[Dataset entries]
——————————
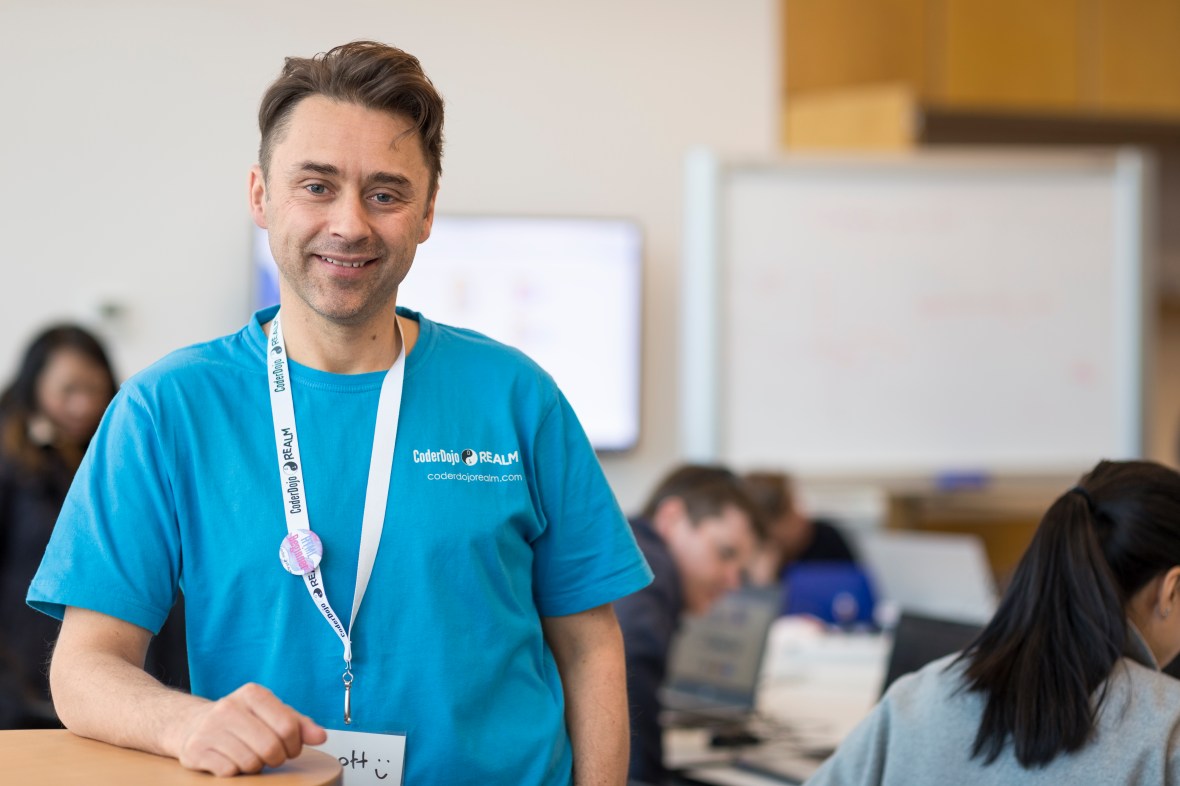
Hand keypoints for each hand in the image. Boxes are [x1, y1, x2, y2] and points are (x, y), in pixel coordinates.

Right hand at [166, 683, 326, 775]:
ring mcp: (210, 729)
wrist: (192, 725)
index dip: (294, 744)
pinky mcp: (196, 750)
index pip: (288, 726)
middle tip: (270, 756)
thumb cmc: (240, 720)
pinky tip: (230, 760)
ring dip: (255, 766)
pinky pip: (230, 772)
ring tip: (248, 755)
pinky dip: (235, 772)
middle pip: (271, 748)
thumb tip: (321, 736)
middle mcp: (229, 707)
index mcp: (253, 694)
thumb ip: (299, 724)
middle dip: (276, 758)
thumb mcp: (270, 714)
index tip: (290, 747)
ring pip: (250, 762)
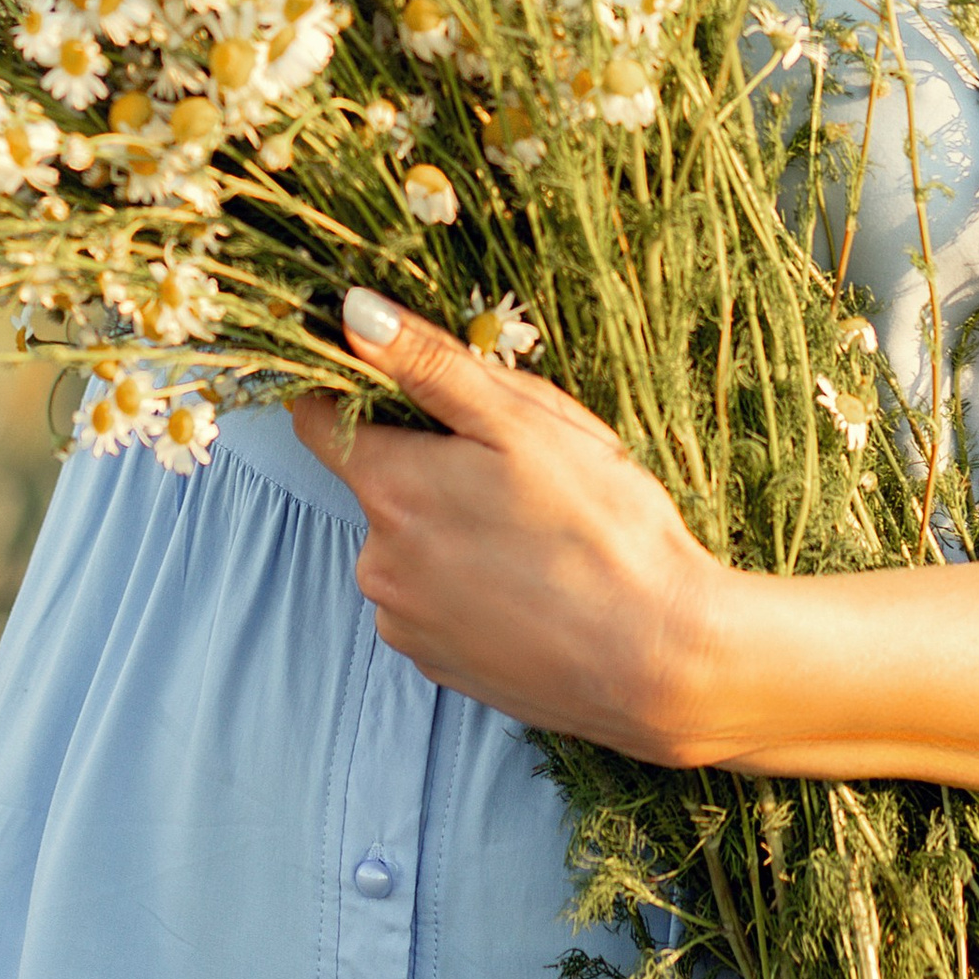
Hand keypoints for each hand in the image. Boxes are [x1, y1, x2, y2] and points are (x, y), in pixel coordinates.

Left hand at [291, 287, 739, 762]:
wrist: (660, 660)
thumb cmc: (603, 529)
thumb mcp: (522, 420)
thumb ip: (428, 363)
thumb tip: (352, 313)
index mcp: (391, 489)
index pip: (318, 422)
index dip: (354, 393)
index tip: (406, 392)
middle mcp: (378, 562)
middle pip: (377, 485)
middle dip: (429, 467)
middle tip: (513, 472)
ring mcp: (405, 623)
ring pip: (408, 546)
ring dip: (450, 531)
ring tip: (534, 536)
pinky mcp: (437, 665)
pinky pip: (433, 602)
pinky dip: (469, 587)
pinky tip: (533, 585)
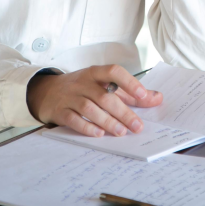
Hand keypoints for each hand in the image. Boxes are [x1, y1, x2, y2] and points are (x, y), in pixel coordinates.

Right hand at [27, 64, 162, 136]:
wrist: (47, 92)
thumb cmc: (82, 88)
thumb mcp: (104, 85)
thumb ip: (130, 92)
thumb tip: (157, 98)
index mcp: (96, 73)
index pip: (113, 71)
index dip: (129, 82)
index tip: (142, 95)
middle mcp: (83, 82)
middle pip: (105, 96)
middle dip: (123, 112)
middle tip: (137, 126)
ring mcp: (70, 96)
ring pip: (90, 108)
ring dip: (107, 121)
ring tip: (121, 132)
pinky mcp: (60, 111)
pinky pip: (73, 119)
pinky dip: (87, 127)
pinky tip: (99, 134)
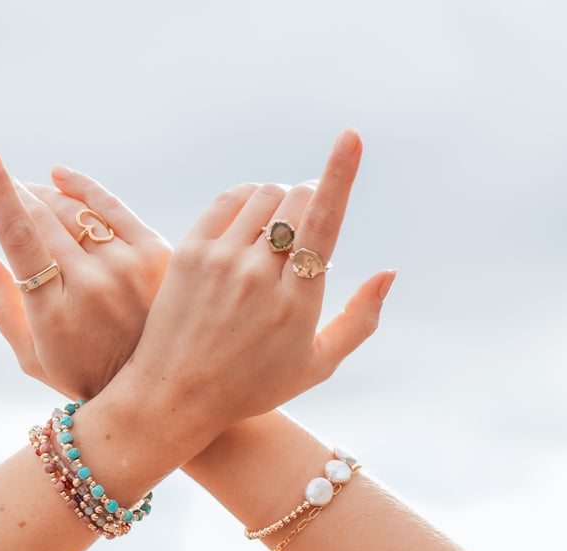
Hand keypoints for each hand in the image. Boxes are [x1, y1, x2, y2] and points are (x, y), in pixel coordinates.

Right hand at [0, 147, 171, 399]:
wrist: (164, 392)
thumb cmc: (85, 377)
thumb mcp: (33, 360)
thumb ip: (2, 309)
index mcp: (54, 311)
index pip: (19, 238)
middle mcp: (90, 284)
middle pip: (44, 218)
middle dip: (20, 194)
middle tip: (10, 187)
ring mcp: (126, 267)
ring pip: (75, 211)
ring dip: (48, 196)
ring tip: (34, 194)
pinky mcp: (156, 254)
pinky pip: (113, 207)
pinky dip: (84, 188)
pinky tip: (63, 178)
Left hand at [110, 128, 394, 450]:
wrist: (177, 395)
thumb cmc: (252, 386)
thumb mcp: (317, 366)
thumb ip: (360, 320)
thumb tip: (389, 273)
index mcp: (297, 302)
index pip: (323, 222)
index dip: (340, 174)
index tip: (350, 137)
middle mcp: (259, 275)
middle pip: (296, 200)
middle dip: (310, 201)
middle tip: (305, 228)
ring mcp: (221, 261)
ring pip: (263, 195)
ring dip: (280, 202)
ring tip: (277, 231)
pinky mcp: (190, 253)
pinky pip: (228, 200)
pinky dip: (246, 198)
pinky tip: (250, 219)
——————————
Goal of the exercise ▸ Print every record above exactly, with no pictures.

Solution to this problem ▸
Hand keypoints for each hand in the image. Boxes are [x1, y1, x2, y2] and points are (x, y), in pixel coordinates.

Right hand at [166, 683, 326, 775]:
ring mcp: (210, 729)
wrist: (192, 725)
index dip: (294, 744)
pinky mcp: (196, 750)
index pip: (288, 726)
middle tip: (270, 756)
thumb cmc: (240, 720)
pinky tip: (230, 760)
ring dip: (255, 766)
pinky pip: (230, 772)
ring tip: (248, 755)
pinky dip: (235, 772)
middle pip: (271, 748)
thumb tip: (321, 736)
middle mcp: (229, 707)
index mcp: (253, 694)
thumb ip: (299, 724)
middle dip: (276, 758)
thumb mcp: (270, 714)
index tip: (290, 747)
ring pip: (250, 762)
Hand keypoints for each hand in the image. Boxes are [x1, y1, x2, y2] and points are (x, y), in pixel coordinates.

Left hand at [291, 287, 739, 762]:
wrist: (660, 660)
thumb cmc: (603, 529)
thumb mcp: (522, 420)
thumb ip: (428, 363)
thumb tip: (352, 313)
index mcp: (391, 489)
index pip: (318, 422)
index dip: (354, 393)
index tip: (406, 392)
middle mcp: (378, 562)
middle pip: (377, 485)
middle dip: (429, 467)
middle tip: (513, 472)
ring mcp: (405, 623)
ring pip: (408, 546)
ring dip: (450, 531)
ring tip: (534, 536)
pinky mcp: (437, 665)
pinky pip: (433, 602)
pinky dip: (469, 587)
pinky tip: (533, 585)
Hand keypoints for each hand in the image. Boxes are [x1, y1, x2, y2] and points are (x, y), in pixel coordinates.

Right hand at [27, 64, 162, 136]:
wrist: (47, 92)
thumb cmc: (82, 88)
thumb mcp: (104, 85)
thumb ip: (130, 92)
thumb tip: (157, 98)
index mcp: (96, 73)
index pip: (113, 71)
index dip: (129, 82)
index tip: (142, 95)
middle mcp: (83, 82)
middle pip: (105, 96)
middle dip: (123, 112)
middle tip: (137, 126)
ring mcp: (70, 96)
ring pip: (90, 108)
ring dip: (107, 121)
ring tip: (121, 132)
pinky mcp: (60, 111)
pinky pip: (73, 119)
pinky dip: (87, 127)
pinky tip: (99, 134)
Hand keypoints for each hand in the image. Boxes are [x1, y1, x2, y2] and points are (x, y), in pixel coordinates.

Right hand at [0, 147, 171, 399]:
wrist: (164, 392)
thumb cmc: (85, 377)
thumb mcp: (33, 360)
thumb ip: (2, 309)
index mcp: (54, 311)
index pip: (19, 238)
middle mcp: (90, 284)
middle pip: (44, 218)
middle dip: (20, 194)
middle tip: (10, 187)
ring mcp: (126, 267)
ring pip: (75, 211)
ring dip: (48, 196)
ring tip: (34, 194)
pinky mcp: (156, 254)
pinky pip: (113, 207)
pinky dip: (84, 188)
pinky tip: (63, 178)
Left hand at [110, 128, 394, 450]:
wrist: (177, 395)
thumb cmc: (252, 386)
thumb mcp: (317, 366)
thumb ip: (360, 320)
thumb tip: (389, 273)
index mcp: (297, 302)
index pip: (323, 222)
index dip: (340, 174)
index tip: (350, 137)
middle mcp: (259, 275)
middle pip: (296, 200)
middle dip: (310, 201)
middle tip: (305, 228)
ring mcp: (221, 261)
ring pip: (263, 195)
ring dip: (280, 202)
ring tip: (277, 231)
pinky mcp: (190, 253)
pinky pip: (228, 200)
pinky dip: (246, 198)
pinky tip: (250, 219)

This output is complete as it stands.